Starting at the line that contains "bất động sản trong hai" and ending with the line that contains "17:52 | 14/07/2026", output those lines as a JSON list of strings with one string per line, leaving out any blank lines.

Collected data

______

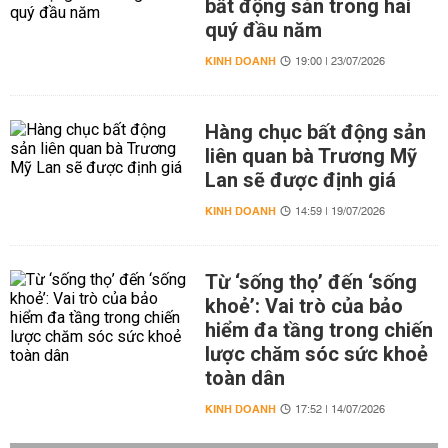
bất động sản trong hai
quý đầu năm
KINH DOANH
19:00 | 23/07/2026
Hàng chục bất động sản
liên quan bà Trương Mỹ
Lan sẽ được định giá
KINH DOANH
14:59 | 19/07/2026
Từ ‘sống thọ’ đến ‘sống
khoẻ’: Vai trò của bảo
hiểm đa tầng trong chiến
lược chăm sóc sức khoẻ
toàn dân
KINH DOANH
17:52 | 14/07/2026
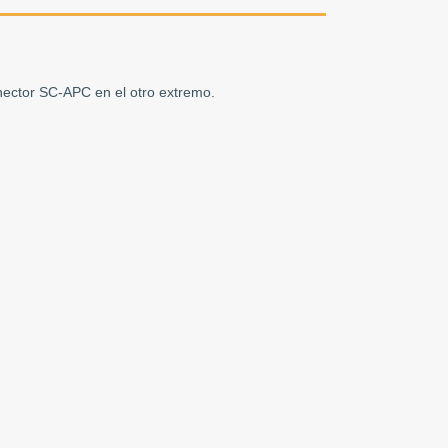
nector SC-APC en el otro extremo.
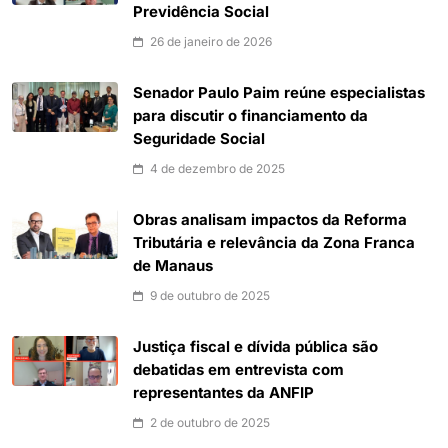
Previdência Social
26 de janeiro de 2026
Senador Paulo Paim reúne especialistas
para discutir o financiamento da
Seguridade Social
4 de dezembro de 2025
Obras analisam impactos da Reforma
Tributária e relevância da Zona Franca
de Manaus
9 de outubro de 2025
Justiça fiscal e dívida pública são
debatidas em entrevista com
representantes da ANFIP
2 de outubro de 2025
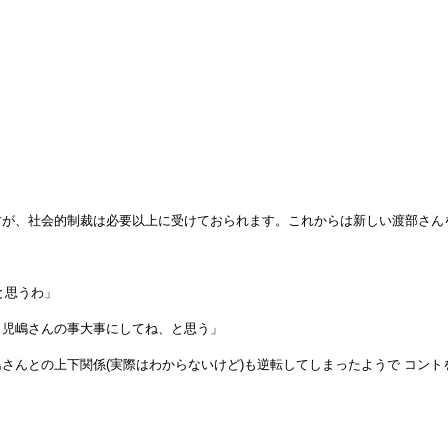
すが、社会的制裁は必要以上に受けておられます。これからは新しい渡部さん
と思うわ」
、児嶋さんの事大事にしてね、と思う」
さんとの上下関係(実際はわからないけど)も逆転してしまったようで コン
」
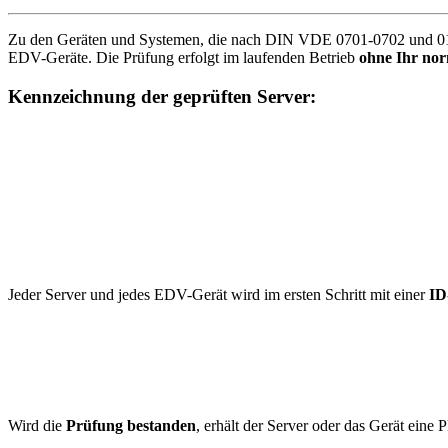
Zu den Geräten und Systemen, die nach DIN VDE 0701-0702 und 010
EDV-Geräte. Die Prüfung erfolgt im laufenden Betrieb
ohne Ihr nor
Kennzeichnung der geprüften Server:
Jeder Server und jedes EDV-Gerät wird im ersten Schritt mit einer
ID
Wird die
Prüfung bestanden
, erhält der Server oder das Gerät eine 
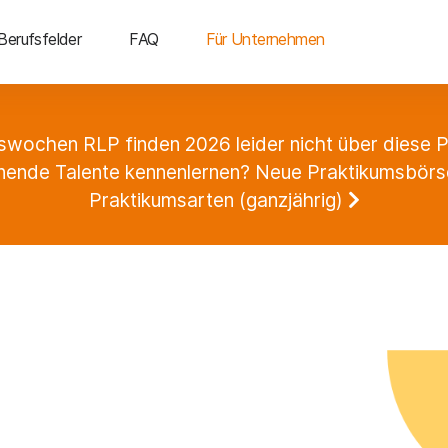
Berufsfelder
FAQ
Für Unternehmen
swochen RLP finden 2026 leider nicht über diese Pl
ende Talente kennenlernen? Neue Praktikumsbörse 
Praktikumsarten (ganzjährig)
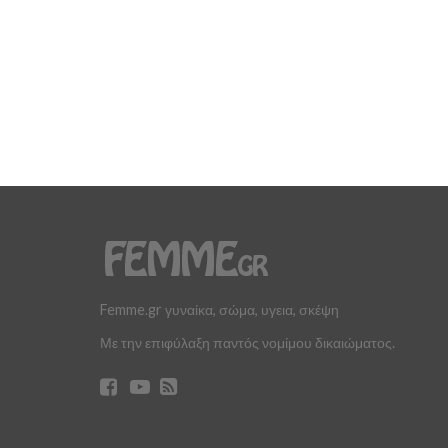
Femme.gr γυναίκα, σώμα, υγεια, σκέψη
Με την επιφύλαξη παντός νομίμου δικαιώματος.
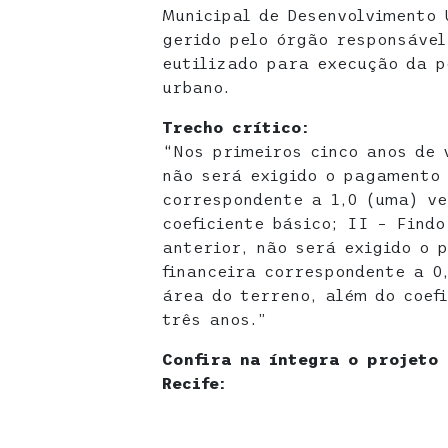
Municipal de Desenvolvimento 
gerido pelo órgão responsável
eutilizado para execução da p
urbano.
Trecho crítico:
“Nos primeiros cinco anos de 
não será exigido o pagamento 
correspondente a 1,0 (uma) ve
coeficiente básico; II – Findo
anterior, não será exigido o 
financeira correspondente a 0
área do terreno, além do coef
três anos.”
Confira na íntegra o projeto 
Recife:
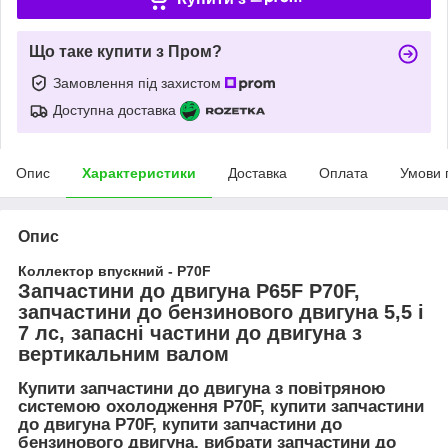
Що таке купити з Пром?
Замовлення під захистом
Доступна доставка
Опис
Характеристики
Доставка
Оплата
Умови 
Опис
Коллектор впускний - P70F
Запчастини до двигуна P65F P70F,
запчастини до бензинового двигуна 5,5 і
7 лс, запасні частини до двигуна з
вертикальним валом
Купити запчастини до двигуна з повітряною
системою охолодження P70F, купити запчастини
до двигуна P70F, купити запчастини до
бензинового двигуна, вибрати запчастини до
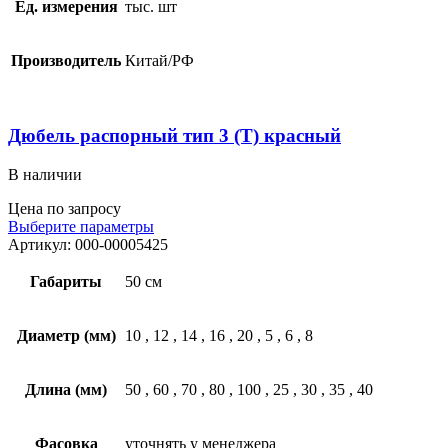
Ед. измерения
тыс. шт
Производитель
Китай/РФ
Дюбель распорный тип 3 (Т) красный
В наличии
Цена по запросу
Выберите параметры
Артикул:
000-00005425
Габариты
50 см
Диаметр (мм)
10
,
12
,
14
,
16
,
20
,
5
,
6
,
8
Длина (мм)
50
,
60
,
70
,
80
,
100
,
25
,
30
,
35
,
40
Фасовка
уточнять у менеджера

______

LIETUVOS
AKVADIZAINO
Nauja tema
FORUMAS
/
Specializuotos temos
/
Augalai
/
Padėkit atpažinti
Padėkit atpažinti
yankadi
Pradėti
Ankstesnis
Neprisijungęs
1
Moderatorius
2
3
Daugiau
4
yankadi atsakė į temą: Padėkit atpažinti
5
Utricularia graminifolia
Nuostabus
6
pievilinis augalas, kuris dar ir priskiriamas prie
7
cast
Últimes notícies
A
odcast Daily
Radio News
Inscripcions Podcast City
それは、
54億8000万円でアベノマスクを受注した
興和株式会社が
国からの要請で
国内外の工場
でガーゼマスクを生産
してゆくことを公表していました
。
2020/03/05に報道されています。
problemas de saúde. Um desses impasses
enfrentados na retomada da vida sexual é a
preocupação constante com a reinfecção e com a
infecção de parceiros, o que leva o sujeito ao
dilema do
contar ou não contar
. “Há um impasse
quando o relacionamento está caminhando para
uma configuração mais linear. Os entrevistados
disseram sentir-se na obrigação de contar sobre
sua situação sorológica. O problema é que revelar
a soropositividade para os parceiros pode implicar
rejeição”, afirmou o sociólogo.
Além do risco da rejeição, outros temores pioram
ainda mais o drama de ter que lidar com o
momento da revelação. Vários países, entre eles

______

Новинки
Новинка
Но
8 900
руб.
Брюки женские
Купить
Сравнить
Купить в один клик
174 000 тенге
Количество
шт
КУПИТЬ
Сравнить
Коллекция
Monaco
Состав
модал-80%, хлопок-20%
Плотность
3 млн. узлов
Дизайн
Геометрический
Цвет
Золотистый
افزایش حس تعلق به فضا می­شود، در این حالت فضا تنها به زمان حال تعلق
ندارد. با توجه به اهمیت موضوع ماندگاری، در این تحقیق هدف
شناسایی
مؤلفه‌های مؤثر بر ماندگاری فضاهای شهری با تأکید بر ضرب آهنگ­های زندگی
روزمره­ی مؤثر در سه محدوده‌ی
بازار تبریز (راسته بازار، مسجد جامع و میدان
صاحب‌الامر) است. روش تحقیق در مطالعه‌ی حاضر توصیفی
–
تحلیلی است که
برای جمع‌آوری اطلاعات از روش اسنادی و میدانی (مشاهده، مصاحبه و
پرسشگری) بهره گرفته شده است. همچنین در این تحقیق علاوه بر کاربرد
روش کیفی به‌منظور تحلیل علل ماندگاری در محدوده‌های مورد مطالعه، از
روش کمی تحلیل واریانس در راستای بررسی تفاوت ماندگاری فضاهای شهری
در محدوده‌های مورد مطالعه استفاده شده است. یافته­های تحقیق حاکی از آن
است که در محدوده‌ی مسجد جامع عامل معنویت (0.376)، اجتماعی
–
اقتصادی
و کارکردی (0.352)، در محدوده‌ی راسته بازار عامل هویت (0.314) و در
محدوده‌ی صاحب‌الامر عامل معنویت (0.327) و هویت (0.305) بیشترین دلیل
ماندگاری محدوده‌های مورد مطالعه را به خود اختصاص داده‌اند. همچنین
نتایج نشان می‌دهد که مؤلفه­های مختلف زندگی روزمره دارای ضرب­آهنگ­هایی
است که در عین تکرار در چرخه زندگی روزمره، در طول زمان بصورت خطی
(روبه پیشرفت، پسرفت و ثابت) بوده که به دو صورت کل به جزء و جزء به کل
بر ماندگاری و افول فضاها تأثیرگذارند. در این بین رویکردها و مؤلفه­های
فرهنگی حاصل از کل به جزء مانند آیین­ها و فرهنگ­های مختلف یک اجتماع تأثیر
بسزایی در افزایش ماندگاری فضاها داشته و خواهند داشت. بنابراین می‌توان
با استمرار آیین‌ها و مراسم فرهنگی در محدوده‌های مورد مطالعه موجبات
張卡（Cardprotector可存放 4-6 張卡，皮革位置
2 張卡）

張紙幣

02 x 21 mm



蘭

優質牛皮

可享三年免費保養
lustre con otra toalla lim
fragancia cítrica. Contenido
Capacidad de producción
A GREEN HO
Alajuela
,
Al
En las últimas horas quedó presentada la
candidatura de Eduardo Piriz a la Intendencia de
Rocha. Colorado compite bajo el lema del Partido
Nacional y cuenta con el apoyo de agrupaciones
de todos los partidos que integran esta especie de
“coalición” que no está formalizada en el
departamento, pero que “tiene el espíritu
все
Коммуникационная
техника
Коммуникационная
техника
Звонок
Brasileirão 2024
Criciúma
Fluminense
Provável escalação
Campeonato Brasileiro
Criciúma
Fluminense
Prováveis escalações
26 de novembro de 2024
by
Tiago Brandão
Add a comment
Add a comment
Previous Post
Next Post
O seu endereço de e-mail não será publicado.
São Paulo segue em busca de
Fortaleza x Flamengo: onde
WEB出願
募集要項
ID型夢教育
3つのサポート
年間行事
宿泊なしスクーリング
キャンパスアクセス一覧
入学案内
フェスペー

______

■ RESULT OF THE EXERCISE:
[
  "bất động sản trong hai",
  "quý đầu năm",
  "KINH DOANH",
  "19:00 | 23/07/2026",
  "Hàng chục bất động sản",
  "liên quan bà Trương Mỹ",
  "Lan sẽ được định giá",
  "KINH DOANH",
  "14:59 | 19/07/2026",
  "Từ ‘sống thọ’ đến ‘sống",
  "khoẻ’: Vai trò của bảo",
  "hiểm đa tầng trong chiến",
  "lược chăm sóc sức khoẻ",
  "toàn dân",
  "KINH DOANH",
  "17:52 | 14/07/2026"
]